● **Exercise brief**:
Could you carry on the text below about prescription drug abuse and how adjusters and physicians use data, starting right after its last sentence?

● **Selected extract**:
-------

Many states are trying to get prescription drug abuse under control by reviewing the possibility of a formulary, tightening their formulary regulations, if they have one, or supplementing the formulary with other requirements, such as a PDMP which tracks a patient’s drugs use. Many states are not only requiring providers to upload prescribing data to the PDMP, but also state that any physician dispensing drugs check the PDMP before prescribing. While this creates an additional step for the physician or physician’s office, it can help ensure patient safety. Another interesting and effective measure several states have adopted is the “first fill” script limit, usually a 7-day limit for opioids.
So how is the data currently captured as it relates to prescription drugs? And how are adjusters and treating physicians in particular, using data analytics?.
Adjuster – most carriers use some type of Pharmacy Benefit Management (PBM) program. The PBM tracks the prescription as it passes through the PBM for dispensing. However, if those are the only segments of data utilized, it may give a false report of the data as many times drugs are not processed through the PBM. This means that not only must the adjuster compile the claim related data from the PBM, but they must also track the data through the utilization review (UR) or actual billing data.
Why is it important for the adjuster to monitor the PBM, UR and billing data? Overall, it is the adjuster’s responsibility to handle the injured workers’ claim appropriately. This means the adjuster must help the injured worker obtain necessary medical treatment, avoid unnecessary or harmful treatment, and if possible help that worker to get back to work, while at the same time trying to keep costs under control.
Physician – Physicians utilize data based on medical records (either theirs or those of a prior treating physician or specialist). But are they using PDMPs when available? And are they using MED (Morphine Equivalent Dose) like those found in the CDC opioid prescribing guideline?

-------

Extracted records

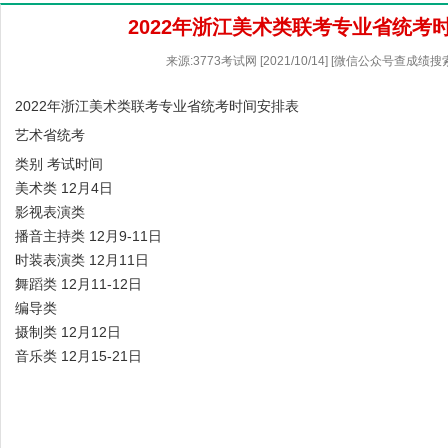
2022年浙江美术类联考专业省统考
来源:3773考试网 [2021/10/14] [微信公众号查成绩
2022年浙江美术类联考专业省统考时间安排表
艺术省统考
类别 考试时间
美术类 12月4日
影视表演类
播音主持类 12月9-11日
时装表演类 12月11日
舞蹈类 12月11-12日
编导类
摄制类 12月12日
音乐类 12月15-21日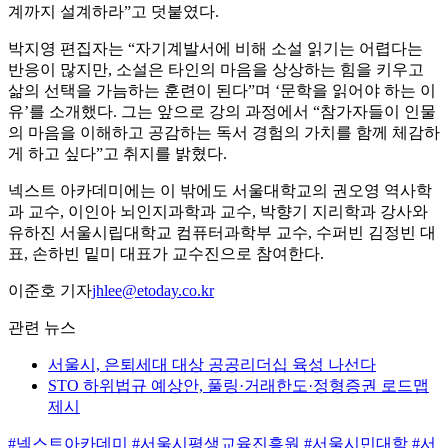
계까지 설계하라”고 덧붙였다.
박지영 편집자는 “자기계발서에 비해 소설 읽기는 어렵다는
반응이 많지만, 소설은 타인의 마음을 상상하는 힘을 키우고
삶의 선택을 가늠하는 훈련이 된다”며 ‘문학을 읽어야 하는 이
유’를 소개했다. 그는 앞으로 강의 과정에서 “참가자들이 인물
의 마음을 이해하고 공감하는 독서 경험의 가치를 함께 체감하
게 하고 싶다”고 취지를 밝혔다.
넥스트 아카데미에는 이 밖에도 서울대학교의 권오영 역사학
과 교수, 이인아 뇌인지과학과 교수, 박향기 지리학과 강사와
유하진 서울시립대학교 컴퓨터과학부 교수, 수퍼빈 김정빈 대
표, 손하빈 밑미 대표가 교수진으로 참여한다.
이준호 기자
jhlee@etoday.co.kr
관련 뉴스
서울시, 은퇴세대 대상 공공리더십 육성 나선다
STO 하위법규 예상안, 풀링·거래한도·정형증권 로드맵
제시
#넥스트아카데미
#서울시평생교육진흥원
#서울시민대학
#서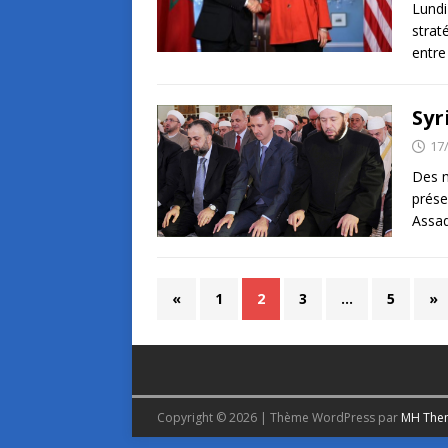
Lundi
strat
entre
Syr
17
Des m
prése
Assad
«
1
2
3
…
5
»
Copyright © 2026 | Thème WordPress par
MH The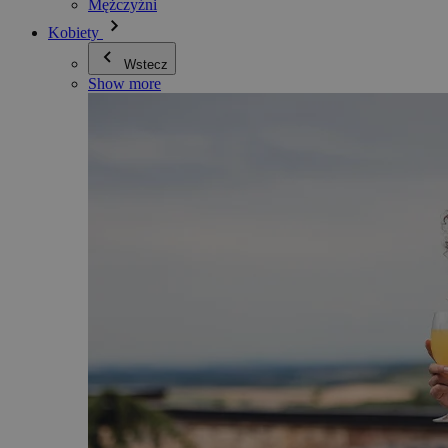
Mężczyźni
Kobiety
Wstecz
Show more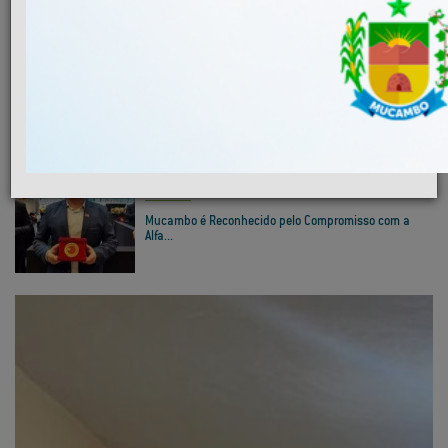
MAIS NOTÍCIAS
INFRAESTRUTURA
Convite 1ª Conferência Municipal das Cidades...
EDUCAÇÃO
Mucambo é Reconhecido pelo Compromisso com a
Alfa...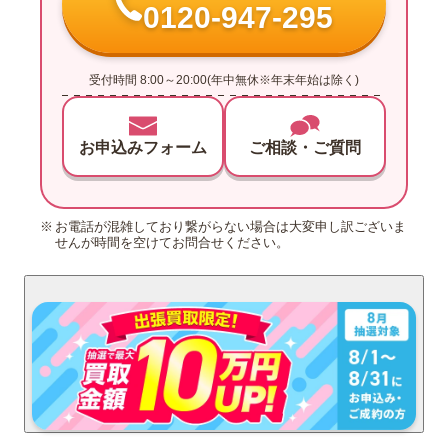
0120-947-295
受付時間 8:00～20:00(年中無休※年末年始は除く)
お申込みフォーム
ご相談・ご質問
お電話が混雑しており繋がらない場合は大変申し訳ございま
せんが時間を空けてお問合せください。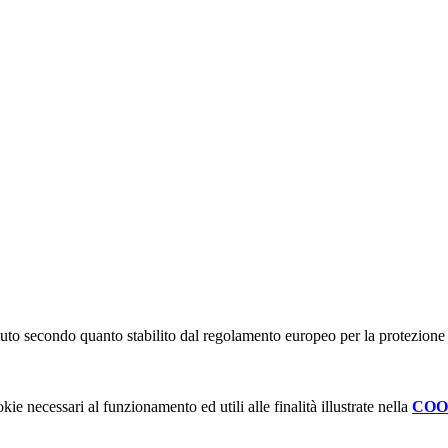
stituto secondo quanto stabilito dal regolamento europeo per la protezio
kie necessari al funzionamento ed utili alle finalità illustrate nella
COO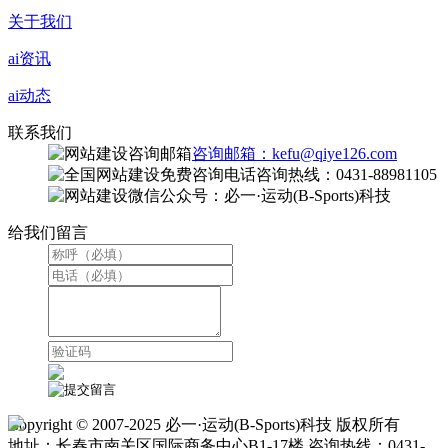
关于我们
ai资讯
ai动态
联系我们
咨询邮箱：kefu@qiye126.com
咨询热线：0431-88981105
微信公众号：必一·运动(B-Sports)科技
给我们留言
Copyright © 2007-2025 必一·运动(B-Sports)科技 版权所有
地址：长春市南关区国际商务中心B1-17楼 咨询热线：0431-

-------

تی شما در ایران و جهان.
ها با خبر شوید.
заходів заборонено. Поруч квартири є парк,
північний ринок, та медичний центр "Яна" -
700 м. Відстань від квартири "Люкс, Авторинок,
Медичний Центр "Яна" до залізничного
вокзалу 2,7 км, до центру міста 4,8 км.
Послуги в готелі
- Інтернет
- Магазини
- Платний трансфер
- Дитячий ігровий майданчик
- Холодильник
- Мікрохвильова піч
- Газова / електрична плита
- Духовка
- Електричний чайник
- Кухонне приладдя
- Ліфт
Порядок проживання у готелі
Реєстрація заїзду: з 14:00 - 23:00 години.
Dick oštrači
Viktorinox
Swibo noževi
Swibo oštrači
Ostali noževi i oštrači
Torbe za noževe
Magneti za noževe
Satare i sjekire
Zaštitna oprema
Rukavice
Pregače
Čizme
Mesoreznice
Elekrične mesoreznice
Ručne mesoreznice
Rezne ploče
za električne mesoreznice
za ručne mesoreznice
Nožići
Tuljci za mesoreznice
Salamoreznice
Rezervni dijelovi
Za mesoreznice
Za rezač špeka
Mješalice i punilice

-------

● **Result below**:
Data has shown that patients prescribed longer doses of opioids early have a higher chance of addiction. For example, a report by pharmacist Bradley Martin and colleagues from the University of Arkansas show that about 13.5 percent of patients receiving opioids for the first time for eight days or fewer were still taking opioids a year later. That number shot up to 30 percent for those patients who received a first time prescription of 31 days or more.
On a related note, it would be helpful to adjusters and treating physicians to have an agreement with all neighboring states to collaborate on patient drug use. This is because patients often cross the border into neighboring states to see an out-of-state physician to get more opioids or benzodiazepines, like Valium and Xanax. My suggestion is that after one state implements an electronic PDMP, that state asks neighboring states for a data exchange agreement. That way, a doctor can check for possible doctor shopping if an out-of-state patient presents seeking drugs.
While ‘data analytics’ sounds like a boring topic to many, the information gleaned from it can provide powerful opportunities to raise red flags by adjusters and treating physicians. At UR Nation, we believe that as things become even more electronic and computer controlled, more data will be available. For example, we can see injured workers doing more and more home based physical therapy while wearing devices that capture data. This will be data that can, if used correctly, make a difference to injured workers and help them get the medical care they need, and if possible, back to work.